The answer to all questions is: Olaf Scholz. At least that is the case with the SPD at the moment. “Olaf Scholz is the driving force behind this election campaign,” SPD secretary general Lars Klingbeil said on Wednesday when his party’s campaign was presented. A Scholz photographed in black and white against a red background looks down from the posters, the letters…
The answer to all questions is: Olaf Scholz. At least that is the case with the SPD at the moment. “Olaf Scholz is the driving force behind this election campaign,” SPD secretary general Lars Klingbeil said on Wednesday when his party’s campaign was presented. A Scholz photographed in black and white against a red background looks down from the posters, the letters SPD in the campaign now stand for “Scholz Packt Das an”. The candidate for chancellor, vice-chancellor and finance minister is the asset of the SPD in this election campaign. But is that enough to lead the next government?
The personal research results for Scholz are good across the board; many citizens trust him more than his competitors Armin Laschet and Annalena Baerbock. The Union candidate and North Rhine-Westphalian Prime Minister Laschet acted as a political stumbling block after the flooding in his state as people wanted a disaster-proof state father. This is probably one of the reasons why the CDU announced on Wednesday that Laschet is canceling scheduled election campaign dates in Hesse and Baden-Württemberg in the coming days in order to devote its full attention to dealing with the flood disaster.
Green candidate Baerbock, on the other hand, is currently trying to get her campaign going again after a series of rookie mistakes. The party leader tries to do this in particular by attacking Laschet and the Union in the area of climate policy. “While two of them are dismantling, the third stands out,” says Klingbeil jubilantly over the stumbling opponents.
In fact, Scholz succeeded in acting as crisis manager after the flood disaster. He was present in the flood areas, as finance minister he quickly sent a package of aid to those affected. In the absence of Chancellor Angela Merkel, the Vice-Chancellor also chaired the federal cabinet meeting on Wednesday at which ministers decided to protect companies in the flood plains from bankruptcy. SPD election campaign manager Klingbeil is sure: “The focus is increasingly on the question of who of the three can actually do it?” Klingbeil himself provides the answer – and from his point of view that is, of course, Olaf Scholz.
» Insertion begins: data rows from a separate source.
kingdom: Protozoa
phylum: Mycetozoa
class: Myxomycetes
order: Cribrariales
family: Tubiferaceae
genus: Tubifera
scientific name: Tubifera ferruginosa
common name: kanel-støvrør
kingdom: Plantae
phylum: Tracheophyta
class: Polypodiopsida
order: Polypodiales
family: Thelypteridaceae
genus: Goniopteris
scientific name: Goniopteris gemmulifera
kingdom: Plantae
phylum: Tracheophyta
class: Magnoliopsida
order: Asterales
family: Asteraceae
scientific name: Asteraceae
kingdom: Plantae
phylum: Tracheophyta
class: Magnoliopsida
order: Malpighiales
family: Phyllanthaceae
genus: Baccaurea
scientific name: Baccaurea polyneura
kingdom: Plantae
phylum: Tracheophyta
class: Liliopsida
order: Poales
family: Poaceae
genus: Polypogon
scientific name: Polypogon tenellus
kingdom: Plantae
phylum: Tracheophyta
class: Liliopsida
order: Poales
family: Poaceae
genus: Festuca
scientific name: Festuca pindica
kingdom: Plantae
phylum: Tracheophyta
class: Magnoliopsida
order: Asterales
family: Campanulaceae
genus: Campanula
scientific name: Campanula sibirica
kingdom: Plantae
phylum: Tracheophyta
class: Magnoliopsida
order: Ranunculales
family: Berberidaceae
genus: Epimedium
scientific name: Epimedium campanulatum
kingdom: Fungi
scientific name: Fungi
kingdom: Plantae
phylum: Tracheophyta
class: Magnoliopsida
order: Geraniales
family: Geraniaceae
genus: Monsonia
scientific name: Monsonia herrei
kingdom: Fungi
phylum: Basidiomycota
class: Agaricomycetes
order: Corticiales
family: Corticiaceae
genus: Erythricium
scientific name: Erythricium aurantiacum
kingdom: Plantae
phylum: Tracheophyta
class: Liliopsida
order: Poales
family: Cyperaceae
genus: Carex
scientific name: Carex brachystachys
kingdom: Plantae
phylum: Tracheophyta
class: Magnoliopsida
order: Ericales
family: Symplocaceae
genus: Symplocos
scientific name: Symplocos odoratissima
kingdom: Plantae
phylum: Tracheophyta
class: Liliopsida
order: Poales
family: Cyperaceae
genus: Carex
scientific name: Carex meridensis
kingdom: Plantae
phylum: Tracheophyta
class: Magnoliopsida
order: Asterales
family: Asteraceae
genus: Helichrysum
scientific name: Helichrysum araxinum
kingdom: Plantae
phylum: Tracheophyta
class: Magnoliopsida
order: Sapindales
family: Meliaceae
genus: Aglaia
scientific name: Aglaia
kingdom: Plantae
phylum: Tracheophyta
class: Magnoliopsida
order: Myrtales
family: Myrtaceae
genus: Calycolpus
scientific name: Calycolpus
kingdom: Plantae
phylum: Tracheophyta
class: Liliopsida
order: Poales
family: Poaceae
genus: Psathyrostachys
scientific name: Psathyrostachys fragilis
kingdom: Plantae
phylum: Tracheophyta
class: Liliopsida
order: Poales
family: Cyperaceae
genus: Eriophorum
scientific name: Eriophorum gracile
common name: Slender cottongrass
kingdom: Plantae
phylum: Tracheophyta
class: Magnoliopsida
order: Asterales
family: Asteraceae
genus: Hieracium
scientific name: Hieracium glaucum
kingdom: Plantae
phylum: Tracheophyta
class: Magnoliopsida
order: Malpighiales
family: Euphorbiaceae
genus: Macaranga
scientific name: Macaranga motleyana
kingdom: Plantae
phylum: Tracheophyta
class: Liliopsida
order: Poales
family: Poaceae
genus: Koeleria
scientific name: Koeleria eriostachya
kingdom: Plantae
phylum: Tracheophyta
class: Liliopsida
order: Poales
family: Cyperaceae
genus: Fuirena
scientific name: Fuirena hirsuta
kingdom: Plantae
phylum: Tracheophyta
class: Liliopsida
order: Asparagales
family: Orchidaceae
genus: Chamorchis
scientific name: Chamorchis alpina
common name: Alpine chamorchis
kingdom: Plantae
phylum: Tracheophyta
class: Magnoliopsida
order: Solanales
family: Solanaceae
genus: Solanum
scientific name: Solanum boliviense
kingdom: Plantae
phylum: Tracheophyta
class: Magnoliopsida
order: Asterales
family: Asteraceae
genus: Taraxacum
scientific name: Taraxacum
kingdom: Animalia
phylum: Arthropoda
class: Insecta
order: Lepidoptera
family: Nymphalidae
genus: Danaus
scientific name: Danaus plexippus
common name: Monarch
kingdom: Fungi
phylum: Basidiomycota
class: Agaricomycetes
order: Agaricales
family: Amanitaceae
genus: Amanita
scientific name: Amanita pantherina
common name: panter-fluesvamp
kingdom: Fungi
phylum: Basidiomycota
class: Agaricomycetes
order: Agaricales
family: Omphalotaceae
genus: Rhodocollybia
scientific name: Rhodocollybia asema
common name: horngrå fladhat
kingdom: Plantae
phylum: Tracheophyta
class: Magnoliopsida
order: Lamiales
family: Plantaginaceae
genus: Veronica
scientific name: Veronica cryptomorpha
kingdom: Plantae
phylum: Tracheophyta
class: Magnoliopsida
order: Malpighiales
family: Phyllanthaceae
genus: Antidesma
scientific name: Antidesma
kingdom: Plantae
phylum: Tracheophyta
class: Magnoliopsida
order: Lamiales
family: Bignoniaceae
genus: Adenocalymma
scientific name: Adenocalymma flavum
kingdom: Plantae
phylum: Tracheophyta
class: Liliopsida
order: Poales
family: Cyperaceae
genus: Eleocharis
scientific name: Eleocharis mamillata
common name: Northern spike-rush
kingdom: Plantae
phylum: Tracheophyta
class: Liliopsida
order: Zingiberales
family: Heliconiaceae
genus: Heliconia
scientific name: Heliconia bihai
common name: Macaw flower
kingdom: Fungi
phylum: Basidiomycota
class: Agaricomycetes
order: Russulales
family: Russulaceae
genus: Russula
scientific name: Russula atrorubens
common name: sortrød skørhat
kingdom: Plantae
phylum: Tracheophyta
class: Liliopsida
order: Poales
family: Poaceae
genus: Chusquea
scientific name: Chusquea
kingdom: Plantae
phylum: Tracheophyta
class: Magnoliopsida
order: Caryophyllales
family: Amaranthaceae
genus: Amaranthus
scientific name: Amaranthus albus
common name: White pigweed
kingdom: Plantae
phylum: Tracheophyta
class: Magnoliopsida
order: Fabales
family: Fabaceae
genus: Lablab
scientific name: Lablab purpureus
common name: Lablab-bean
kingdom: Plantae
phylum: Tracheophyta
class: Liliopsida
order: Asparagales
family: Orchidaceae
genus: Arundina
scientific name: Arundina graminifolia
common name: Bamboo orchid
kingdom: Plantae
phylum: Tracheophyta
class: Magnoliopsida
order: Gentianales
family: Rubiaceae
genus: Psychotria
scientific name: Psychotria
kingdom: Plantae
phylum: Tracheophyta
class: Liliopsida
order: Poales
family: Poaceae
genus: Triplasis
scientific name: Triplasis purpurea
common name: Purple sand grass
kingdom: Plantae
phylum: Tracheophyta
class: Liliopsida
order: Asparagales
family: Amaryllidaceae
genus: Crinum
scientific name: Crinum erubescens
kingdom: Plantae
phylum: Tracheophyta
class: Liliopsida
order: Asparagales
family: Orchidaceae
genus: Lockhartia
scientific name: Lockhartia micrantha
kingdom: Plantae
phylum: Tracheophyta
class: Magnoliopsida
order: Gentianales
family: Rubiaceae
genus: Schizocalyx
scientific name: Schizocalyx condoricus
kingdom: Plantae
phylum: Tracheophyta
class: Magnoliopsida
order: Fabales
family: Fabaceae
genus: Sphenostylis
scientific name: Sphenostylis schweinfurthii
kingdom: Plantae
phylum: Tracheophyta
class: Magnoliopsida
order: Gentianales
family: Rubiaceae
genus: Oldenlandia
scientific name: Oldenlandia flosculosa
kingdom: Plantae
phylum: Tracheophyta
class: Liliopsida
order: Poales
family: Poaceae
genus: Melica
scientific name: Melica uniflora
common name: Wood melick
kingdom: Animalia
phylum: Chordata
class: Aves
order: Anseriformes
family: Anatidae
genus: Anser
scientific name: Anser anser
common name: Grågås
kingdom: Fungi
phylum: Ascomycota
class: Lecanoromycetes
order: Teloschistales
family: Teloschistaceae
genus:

Scholz has been the party’s candidate for chancellor for almost a year. For a long time he seemed lost in this role, because the competition could not tie (Union) or wanted (Greens) as long as to who they would place in the battle for Merkel’s successor. Now the political debate is gaining momentum and the election campaign seems to be doing Scholz well. The 63-year-old has become slimmer, especially in the face. However, this is not a sign of stress, it is said from his environment. Scholz is keeping fit for the election campaign with a focused sports program.
But weak competitors alone are useless to Scholz and his party unless the SPD gains popularity soon. In investigations, the Union and the Greens are leading the way. So far, the SPD has only won at a snail’s pace, but there are less than eight weeks until the federal election.